Mister Meowto was enchanted with Heather’s hat and immediately settled into it.
On Sunday we went to a local park in San Ramon and had a picnic with Dan’s family. Brad, Cierra, Deegan and Weston drove down from Antelope and Lindsay, Dusty, Devin and Mikayla drove over from Fremont. The park had a kiddy playground and a lot of picnic tables. We had seen Devin shortly for the first time shortly after he had been born, but this is the first time we’ve met Mikayla, Deegan and Weston. The kids had a great time in the playground while the adults watched. A good time was had by all.
We were staying near Reno, Nevada when we found this sign. Susanville is a town in California on US395 about 70 miles north of where we were. We were thinking of going there and asserting Susan’s property rights to the entire town but decided to settle for this photo instead.
Our front roof-top air conditioner died somewhere on the trip from Arizona to California. When I stopped to fill up with diesel about 50 miles west of Phoenix the temperature was 118 degrees. The dash air conditioning wasn’t enough to keep us comfortable so in order to help us keep cool I started the generator so we could run the rooftop air conditioners. Somewhere after we crossed the California border the front air rooftop air conditioner stopped working. When we got to Lone Pine, the temperature was 112 degrees so after we checked into a campground there, we retreated to the bedroom and closed the door. The rear rooftop air conditioner was able to get the temperature in the bedroom down to 85 degrees which was a lot more tolerable than it was outside.
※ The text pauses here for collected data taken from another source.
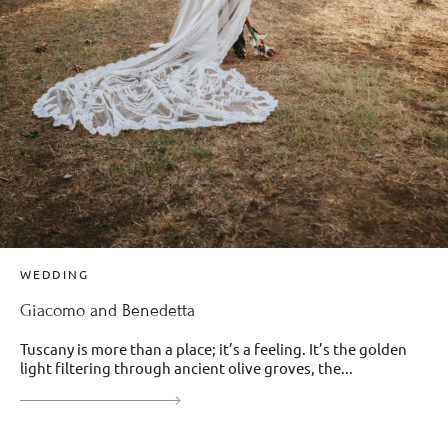
WEDDING
Giacomo and Benedetta
Tuscany is more than a place; it’s a feeling. It’s the golden
light filtering through ancient olive groves, the...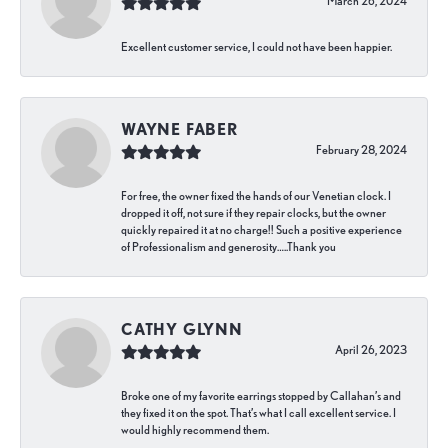
March 26, 2024
Excellent customer service, I could not have been happier.
WAYNE FABER
February 28, 2024
For free, the owner fixed the hands of our Venetian clock. I
dropped it off, not sure if they repair clocks, but the owner
quickly repaired it at no charge!! Such a positive experience
of Professionalism and generosity…..Thank you
CATHY GLYNN
April 26, 2023
Broke one of my favorite earrings stopped by Callahan’s and
they fixed it on the spot. That’s what I call excellent service. I
would highly recommend them.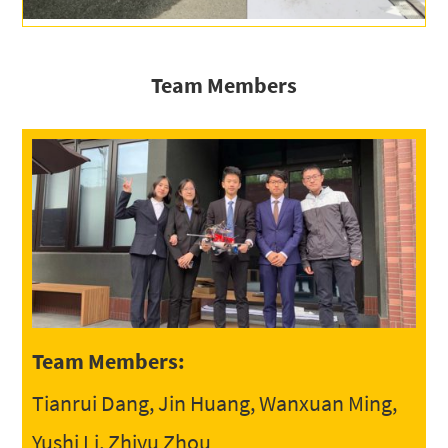
Team Members
Team Members:
Tianrui Dang, Jin Huang, Wanxuan Ming,
Yushi Li, Zhiyu Zhou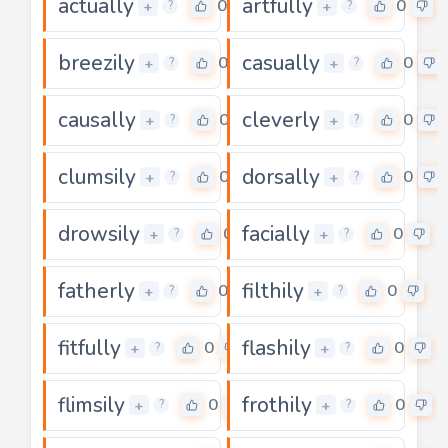
actually
artfully
0
0
+
+
?
?
breezily
casually
0
0
+
+
?
?
causally
cleverly
0
0
+
+
?
?
clumsily
dorsally
0
0
+
+
?
?
drowsily
facially
0
0
+
+
?
?
fatherly
filthily
0
0
+
+
?
?
fitfully
flashily
0
0
+
+
?
?
flimsily
frothily
0
0
+
+
?
?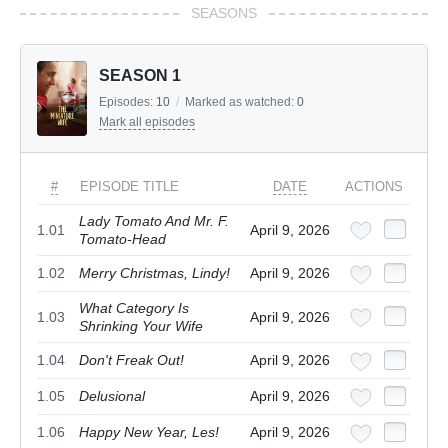
SEASONS
SEASON 1
Episodes:
10
/
Marked as watched:
0
Mark all episodes
#
EPISODE TITLE
DATE
ACTIONS
Lady Tomato And Mr. F.
1.01
April 9, 2026
Tomato-Head
1.02
Merry Christmas, Lindy!
April 9, 2026
What Category Is
1.03
April 9, 2026
Shrinking Your Wife
1.04
Don't Freak Out!
April 9, 2026
1.05
Delusional
April 9, 2026
1.06
Happy New Year, Les!
April 9, 2026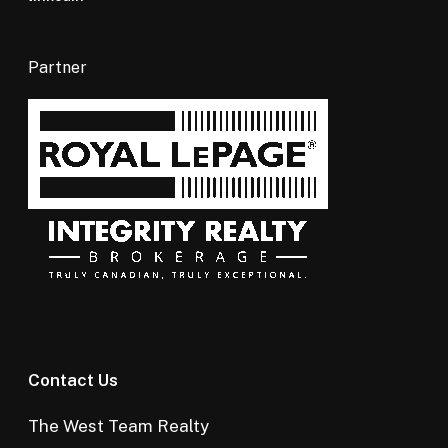
Partner
Contact Us
The West Team Realty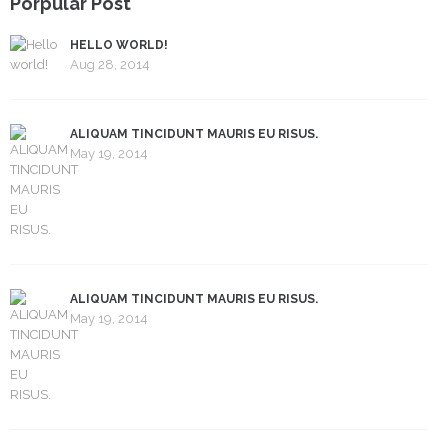
Porpular Post
HELLO WORLD!
Aug 28, 2014
ALIQUAM TINCIDUNT MAURIS EU RISUS.
May 19, 2014
ALIQUAM TINCIDUNT MAURIS EU RISUS.
May 19, 2014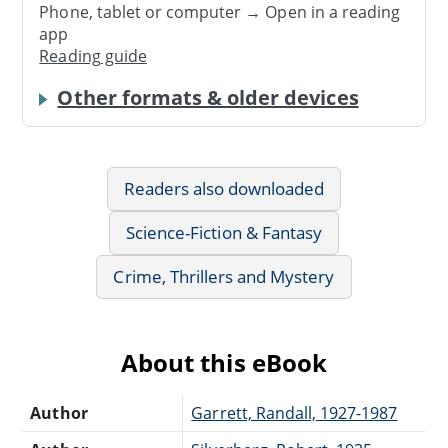
Phone, tablet or computer → Open in a reading
app
Reading guide
Other formats & older devices
Readers also downloaded
Science-Fiction & Fantasy
Crime, Thrillers and Mystery
About this eBook
Author
Garrett, Randall, 1927-1987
We were on US395 on the eastern side of the Sierra Nevada mountain range and there wasn’t anybody able to repair or replace the air conditioner until the Lake Tahoe area. I called ahead to a RV repair shop in Carson City and they said the could get a new air conditioner and replace ours within the time we needed it done. We pulled up to their repair bay and they were able to remove and replace our air conditioner in only about two hours. We were glad to get it working again because the temperature was back up over 100 degrees. Two thumbs up to Pro-Tech RV Services of Carson City, Nevada, for going out of their way to make sure we got our air conditioner when we needed it.
We left Arizona last Friday on one of the hottest days of the year. Trying to get out of the heat we drove more or less directly to Lone Pine, California which is on the eastern side of the Sierra Nevada mountains. It turned out it really wasn’t any cooler there and in fact Benson, Arizona was having temperatures in the 90’s while Lone Pine was over 110. What we didn’t know before we came was that Lone Pine was the epicenter of cowboy B-Movies from the 1920’s up until the 1950’s when the genre started to die out. As hot as Lone Pine was, it had a real cool Film History Museum.
The Film History Museum is almost worth a trip to Lone Pine all by itself. Both Susan and I were raised on B-Movies made in the Lone Pine Area. For Susan it was the Saturday Matinee at the local movie theater and for me it was Saturday morning in front of the TV. I have a very fond place in my heart for B-movies and this museum is devoted largely to B-movies. The Film History Museum was a lot of fun. They had movies posters and memorabilia from many of the films made in the area. Cowboy movies dominated, of course. Gene Autry, Roy Rogers, Tom Mix, Tim Holt, Tex Ritter, William Boyd and many, many other cowboy stars made dozens and dozens of movies here.